Luis Rubio
La soberanía es el fundamento que sostiene el concepto de nación. Se trata de un concepto relativamente nuevo, producto del fin de la era feudal, que llevó, poco a poco, a la conformación del Estado-nación y, con ello, a las definiciones políticas y jurídicas que le dan contenido. Desde Juan Bodino, el concepto de soberanía adquirió una definición esencialmente territorial y así operó por siglos. Sin embargo, en la medida en que los avances en las comunicaciones comenzaron a transformar la manera de vivir, producir y comerciar de la sociedad, la concepción original de soberanía ha experimentado una erosión significativa. El problema es idéntico para todos los países, pero cada uno ha lidiado con sus consecuencias de maneras distintas. Es tiempo de comenzar a discutirlas también en México.
La tecnología y la realidad económica han cambiado lo que por siglos fue una constante indisputada. Un país se definía precisamente por el control que su gobierno ejercía sobre su territorio, litorales, espacio aéreo y recursos naturales. Todo lo que se encontraba comprendido en ese marco geográfico era parte integral de su soberanía. A partir de este principio se construyó el conjunto de instituciones internacionales que dieron forma no sólo a las relaciones diplomáticas entre países, sino también a las instituciones encargadas de la interacción cotidiana entre unas y otras, incluyendo a la Unión Postal Universal, la Asociación Internacional de Transporte Aéreo, la Unión Internacional de Telecomunicaciones, etcétera. Cada una de estas entidades, protocolos e instituciones partió del principio de que cada nación ejerce control sobre un territorio determinado en un sentido geográfico.

→ Serie de ejercicios:
1. Responde estas preguntas con datos del texto sobre la soberanía:
(a) ¿De qué fue producto el concepto de soberanía?
(b) ¿A partir de quién adquirió la soberanía una definición esencialmente territorial?
(c) ¿Sobre qué ejercía control el gobierno de un país, según la definición tradicional?
2. Prolonga el texto sobre la soberanía a partir de su última oración.

→ Filas proporcionadas:
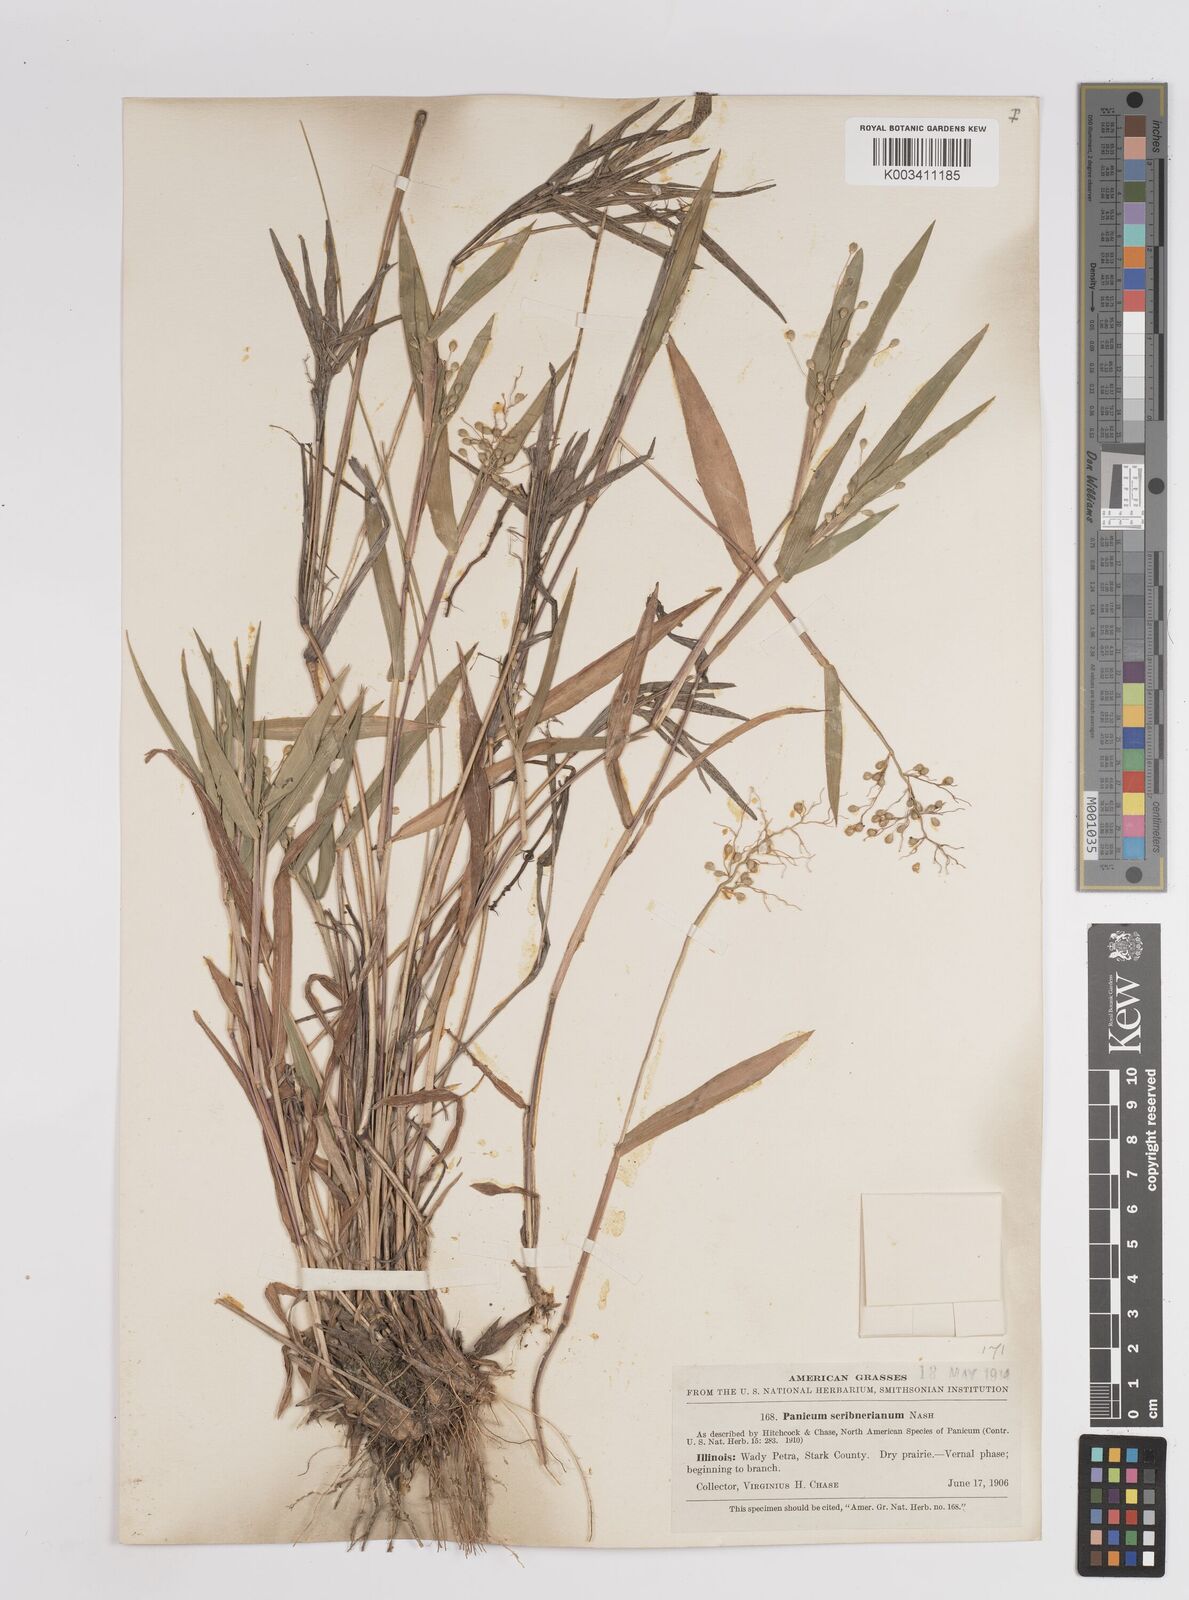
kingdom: Plantae
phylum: Tracheophyta
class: Liliopsida
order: Poales
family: Poaceae
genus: Dichanthelium
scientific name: Dichanthelium oligosanthes
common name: Few-anther obscuregrass
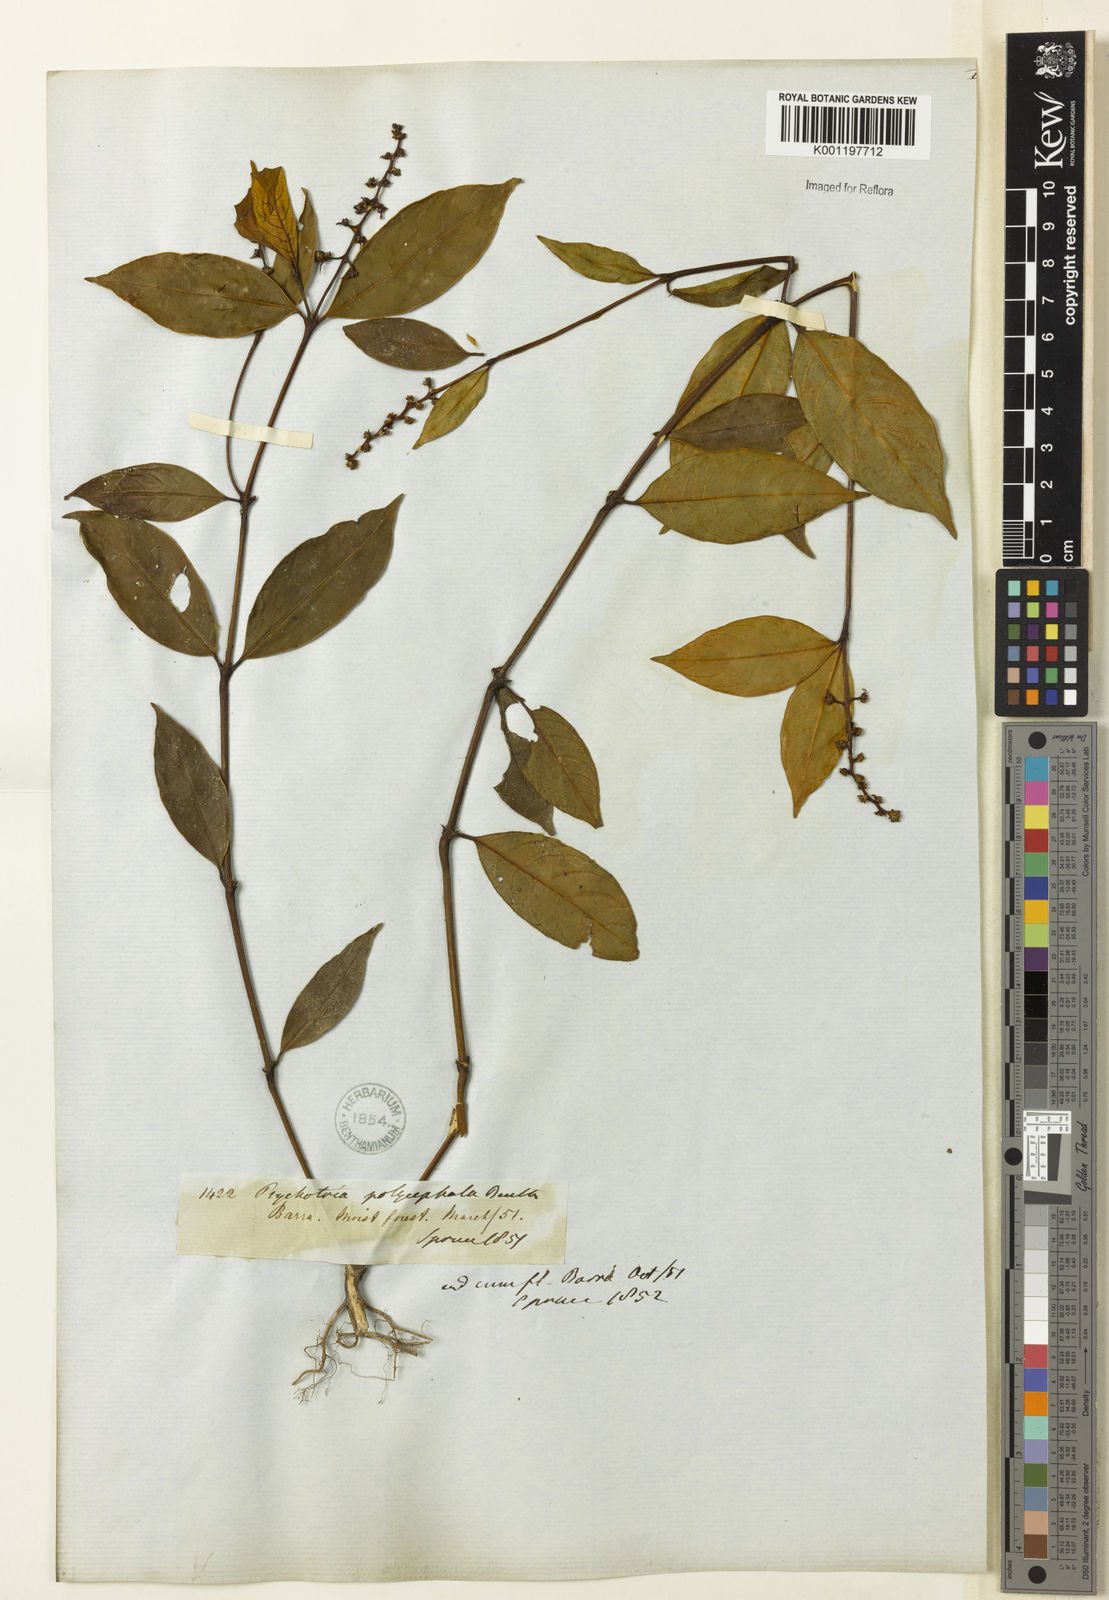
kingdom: Plantae
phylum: Tracheophyta
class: Magnoliopsida
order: Gentianales
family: Rubiaceae
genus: Palicourea
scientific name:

→ Respuestas por tarea:
1.
(a) Del fin de la era feudal.
(b) A partir de Juan Bodino.
(c) Sobre su territorio, sus litorales, su espacio aéreo y sus recursos naturales.

2.
Dos cosas comenzaron a erosionar esa concepción de soberanía. El primer cambio fue producto de la tecnología: la definición tradicional de soberanía comenzó a transformarse a raíz de las innumerables actividades cotidianas que no encajaban ya con la idea original de soberanía. Por ejemplo, los avances en las comunicaciones permitieron que un banco domiciliado en Londres ofreciera sus servicios en Argentina sin que ninguno de sus funcionarios caminara un metro. Para una autoridad financiera que reclama un control absoluto sobre las operaciones bancarias en su territorio, este hecho representaba una afronta directa tanto a su autoridad como a su capacidad de mantener un control de cambios efectivo, administrar la política monetaria y supervisar la operación de las instituciones bancarias.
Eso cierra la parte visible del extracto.